Savannah is one of our oldest cities. It was colonized in the 1700s by the King in England and he sent over a man named (James Edward) Oglethorpe who worked with an Indian chief named Tomochichi to build and found the city. It was founded in peace with the Native Americans. It has a complicated history because, of course, it’s the South. Originally Savannah had a law of no slaves. But eventually, when Oglethorpe came out of power, and they were falling behind Charleston and some other major southern cities, they changed that law. So, by 1838, when my book takes place, there are enslaved people not only on the ship, but in the county homes and in the plantations. I wanted to hold up all that complicated and beautiful history. They had these really grand and lofty goals in the beginning of its founding. Now today, you can walk down to the riverfront where you can have a drink and an oyster sandwich, but meanwhile that’s where the cotton plantation would bring that cotton and where ships would take off and where my ship disembarked from. Yes, I call it “my ship.”
The book is about continuing to survive after a tragedy.
PCH: It is weird that I finished it before COVID-19. The theme of the novel very much ended up being about how do we survive the surviving? And it was interesting to finish that when we started – and are still in the middle of in many ways – trying to survive what we’re going through now.

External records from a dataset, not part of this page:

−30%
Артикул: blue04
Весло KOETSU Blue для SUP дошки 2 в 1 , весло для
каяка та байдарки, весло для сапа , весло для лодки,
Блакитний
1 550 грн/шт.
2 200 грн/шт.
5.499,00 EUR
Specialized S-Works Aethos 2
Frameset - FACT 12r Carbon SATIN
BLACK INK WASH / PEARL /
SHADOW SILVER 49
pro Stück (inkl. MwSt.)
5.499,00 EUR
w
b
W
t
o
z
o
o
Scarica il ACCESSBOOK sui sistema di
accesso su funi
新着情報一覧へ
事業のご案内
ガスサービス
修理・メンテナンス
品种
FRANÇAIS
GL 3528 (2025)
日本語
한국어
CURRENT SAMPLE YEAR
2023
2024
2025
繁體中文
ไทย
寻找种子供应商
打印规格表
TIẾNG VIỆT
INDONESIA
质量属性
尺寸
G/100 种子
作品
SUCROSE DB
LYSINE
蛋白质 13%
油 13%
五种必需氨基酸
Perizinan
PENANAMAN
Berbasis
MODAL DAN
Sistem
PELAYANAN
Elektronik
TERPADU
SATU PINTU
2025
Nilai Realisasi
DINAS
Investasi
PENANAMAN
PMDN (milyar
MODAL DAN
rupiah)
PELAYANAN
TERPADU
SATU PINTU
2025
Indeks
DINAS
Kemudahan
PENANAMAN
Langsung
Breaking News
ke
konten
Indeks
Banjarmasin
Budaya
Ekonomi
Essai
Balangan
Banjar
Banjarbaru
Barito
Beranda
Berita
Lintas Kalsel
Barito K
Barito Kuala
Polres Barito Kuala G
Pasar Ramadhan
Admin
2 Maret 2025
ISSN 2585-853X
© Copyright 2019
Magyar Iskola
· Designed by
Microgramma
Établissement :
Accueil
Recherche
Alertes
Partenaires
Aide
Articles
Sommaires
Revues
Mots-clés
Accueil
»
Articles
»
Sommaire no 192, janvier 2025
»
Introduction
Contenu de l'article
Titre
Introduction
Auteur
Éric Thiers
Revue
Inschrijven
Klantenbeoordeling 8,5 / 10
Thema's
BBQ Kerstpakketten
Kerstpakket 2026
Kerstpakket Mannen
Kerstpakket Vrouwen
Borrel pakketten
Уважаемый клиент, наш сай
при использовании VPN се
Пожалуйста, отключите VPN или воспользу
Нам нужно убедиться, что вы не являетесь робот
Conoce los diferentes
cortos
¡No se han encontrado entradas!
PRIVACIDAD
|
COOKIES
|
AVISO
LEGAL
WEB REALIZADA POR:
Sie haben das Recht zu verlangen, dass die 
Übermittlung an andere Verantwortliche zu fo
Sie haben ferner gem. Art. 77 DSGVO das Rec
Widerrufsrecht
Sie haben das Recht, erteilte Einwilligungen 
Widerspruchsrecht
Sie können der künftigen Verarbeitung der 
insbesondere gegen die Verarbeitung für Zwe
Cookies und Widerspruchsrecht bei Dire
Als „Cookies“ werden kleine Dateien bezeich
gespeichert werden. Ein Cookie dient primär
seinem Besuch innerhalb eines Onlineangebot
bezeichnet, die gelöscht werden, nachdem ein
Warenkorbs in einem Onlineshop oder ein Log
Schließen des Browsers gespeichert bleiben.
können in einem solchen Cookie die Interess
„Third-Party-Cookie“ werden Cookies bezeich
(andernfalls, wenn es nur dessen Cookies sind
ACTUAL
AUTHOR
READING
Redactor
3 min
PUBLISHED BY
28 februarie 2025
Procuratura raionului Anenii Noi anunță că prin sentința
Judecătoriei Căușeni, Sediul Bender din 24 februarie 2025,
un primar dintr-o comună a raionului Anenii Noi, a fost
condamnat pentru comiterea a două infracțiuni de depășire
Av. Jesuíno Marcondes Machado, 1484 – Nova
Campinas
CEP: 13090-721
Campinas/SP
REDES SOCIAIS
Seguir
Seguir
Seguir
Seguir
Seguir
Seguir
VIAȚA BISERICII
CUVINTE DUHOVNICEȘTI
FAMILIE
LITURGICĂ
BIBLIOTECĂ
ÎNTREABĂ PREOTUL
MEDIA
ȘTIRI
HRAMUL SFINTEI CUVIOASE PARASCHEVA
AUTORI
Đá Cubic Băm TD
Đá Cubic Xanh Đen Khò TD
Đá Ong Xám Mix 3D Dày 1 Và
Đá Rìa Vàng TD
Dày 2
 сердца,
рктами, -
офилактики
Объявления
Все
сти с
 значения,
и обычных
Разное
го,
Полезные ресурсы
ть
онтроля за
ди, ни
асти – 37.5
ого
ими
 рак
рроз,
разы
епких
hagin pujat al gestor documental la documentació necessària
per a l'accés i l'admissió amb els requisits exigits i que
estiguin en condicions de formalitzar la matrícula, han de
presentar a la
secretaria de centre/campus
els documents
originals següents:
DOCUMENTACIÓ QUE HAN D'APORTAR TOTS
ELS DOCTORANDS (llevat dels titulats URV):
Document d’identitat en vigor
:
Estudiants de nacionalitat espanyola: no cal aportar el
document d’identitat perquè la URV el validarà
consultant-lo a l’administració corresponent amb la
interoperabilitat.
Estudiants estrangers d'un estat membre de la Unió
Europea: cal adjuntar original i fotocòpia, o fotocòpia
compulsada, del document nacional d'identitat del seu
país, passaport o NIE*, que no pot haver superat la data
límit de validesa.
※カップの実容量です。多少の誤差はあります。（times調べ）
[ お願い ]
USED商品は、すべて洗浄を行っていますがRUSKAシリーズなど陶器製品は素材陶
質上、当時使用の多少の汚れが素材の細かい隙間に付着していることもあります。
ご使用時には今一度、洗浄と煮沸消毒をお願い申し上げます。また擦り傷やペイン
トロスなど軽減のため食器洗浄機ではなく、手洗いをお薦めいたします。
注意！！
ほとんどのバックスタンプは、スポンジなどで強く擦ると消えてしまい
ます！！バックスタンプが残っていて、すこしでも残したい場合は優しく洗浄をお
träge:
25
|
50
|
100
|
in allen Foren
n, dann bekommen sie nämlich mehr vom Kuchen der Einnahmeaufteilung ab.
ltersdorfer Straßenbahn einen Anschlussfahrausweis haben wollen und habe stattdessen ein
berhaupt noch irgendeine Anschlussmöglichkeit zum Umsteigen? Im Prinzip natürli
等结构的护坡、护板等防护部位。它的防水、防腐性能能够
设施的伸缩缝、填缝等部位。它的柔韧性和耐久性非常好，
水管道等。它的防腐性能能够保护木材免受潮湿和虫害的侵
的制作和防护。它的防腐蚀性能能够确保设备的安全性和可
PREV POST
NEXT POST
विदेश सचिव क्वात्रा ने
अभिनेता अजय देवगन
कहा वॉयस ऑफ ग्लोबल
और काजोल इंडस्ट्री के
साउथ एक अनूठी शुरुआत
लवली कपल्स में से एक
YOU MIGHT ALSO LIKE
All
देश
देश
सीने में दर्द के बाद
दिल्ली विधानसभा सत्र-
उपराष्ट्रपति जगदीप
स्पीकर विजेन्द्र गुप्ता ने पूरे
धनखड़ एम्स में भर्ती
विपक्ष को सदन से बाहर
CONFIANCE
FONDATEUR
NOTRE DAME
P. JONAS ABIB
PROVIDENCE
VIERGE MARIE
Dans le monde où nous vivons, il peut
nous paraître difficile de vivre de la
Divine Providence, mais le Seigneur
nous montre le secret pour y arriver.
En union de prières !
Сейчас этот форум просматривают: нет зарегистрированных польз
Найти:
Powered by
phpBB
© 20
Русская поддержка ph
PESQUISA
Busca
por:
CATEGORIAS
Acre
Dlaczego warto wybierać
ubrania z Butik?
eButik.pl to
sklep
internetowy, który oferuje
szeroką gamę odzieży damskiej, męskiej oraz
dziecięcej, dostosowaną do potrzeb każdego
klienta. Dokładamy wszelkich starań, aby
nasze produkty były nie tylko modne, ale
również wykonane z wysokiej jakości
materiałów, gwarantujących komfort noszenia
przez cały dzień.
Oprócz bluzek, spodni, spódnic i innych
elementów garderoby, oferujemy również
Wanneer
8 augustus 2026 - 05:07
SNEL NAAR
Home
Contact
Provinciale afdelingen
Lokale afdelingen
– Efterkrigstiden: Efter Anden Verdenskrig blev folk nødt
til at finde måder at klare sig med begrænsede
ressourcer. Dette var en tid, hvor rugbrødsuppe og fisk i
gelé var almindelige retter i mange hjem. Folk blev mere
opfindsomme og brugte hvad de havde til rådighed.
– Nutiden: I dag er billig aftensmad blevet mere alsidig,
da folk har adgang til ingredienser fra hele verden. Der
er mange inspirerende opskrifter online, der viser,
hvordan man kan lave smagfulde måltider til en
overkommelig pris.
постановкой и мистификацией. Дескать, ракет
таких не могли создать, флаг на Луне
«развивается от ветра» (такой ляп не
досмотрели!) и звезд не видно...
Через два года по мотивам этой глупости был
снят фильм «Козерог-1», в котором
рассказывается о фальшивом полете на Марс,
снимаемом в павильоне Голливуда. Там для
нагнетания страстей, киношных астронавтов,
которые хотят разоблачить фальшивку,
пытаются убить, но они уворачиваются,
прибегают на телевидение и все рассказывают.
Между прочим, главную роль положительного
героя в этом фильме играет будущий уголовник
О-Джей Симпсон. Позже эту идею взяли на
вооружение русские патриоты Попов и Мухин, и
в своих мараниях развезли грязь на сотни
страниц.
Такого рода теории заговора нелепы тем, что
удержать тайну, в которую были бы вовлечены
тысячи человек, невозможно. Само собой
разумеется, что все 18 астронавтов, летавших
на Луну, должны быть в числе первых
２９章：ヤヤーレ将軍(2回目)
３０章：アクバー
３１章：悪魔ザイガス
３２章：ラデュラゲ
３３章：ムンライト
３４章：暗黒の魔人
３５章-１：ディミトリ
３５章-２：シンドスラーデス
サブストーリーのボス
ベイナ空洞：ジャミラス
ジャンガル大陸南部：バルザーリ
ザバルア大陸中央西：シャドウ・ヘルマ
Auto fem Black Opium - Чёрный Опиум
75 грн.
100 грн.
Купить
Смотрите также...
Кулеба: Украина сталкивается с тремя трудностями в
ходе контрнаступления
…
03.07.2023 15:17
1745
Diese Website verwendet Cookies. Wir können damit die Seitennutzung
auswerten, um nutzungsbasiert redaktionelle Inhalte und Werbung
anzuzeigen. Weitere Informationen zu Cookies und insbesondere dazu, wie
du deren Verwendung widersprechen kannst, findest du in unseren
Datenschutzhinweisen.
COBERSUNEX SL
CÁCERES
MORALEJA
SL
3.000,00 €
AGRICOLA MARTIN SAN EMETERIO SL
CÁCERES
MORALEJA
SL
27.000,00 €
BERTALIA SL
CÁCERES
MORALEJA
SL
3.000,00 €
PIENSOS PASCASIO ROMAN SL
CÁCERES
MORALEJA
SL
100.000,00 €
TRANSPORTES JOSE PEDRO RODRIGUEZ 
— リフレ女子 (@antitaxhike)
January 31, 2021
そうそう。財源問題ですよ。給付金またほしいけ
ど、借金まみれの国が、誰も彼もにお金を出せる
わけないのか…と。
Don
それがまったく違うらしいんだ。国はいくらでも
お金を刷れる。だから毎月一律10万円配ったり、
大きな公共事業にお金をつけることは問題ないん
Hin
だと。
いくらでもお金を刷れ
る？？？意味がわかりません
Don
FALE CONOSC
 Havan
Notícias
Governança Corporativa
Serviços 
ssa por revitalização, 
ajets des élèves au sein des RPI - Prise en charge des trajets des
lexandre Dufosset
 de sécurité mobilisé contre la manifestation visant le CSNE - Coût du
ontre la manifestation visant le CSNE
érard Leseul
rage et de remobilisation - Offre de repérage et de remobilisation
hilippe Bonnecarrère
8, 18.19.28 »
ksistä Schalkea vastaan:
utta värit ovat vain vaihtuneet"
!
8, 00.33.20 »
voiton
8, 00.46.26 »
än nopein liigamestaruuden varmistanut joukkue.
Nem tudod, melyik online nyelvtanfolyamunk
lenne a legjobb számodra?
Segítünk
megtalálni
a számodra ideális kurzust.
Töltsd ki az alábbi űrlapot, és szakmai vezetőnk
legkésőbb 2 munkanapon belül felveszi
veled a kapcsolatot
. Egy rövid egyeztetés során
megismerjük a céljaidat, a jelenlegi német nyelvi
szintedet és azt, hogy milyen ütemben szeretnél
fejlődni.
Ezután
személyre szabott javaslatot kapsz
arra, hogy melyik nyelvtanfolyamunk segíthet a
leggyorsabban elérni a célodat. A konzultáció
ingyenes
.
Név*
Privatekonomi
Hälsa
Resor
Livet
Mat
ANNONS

One of the characters you’ll read about (based on a real person) survived to become a terrible person. He became a slave trader and a slave importer – way past when it was legal. He advocated for the Civil War. He was a horror. It made me really think about what we do with our survival. One would think he’d be grateful for being in the world, because not everybody survived that tragedy and he did. And then he went onto become a very cruel person that went on to commit great atrocities. So how did that happen? How do we take something marvelous like survival and turn bitter and cruel? It made me ask questions about how we make meaning of the meaningless and sense of the senseless.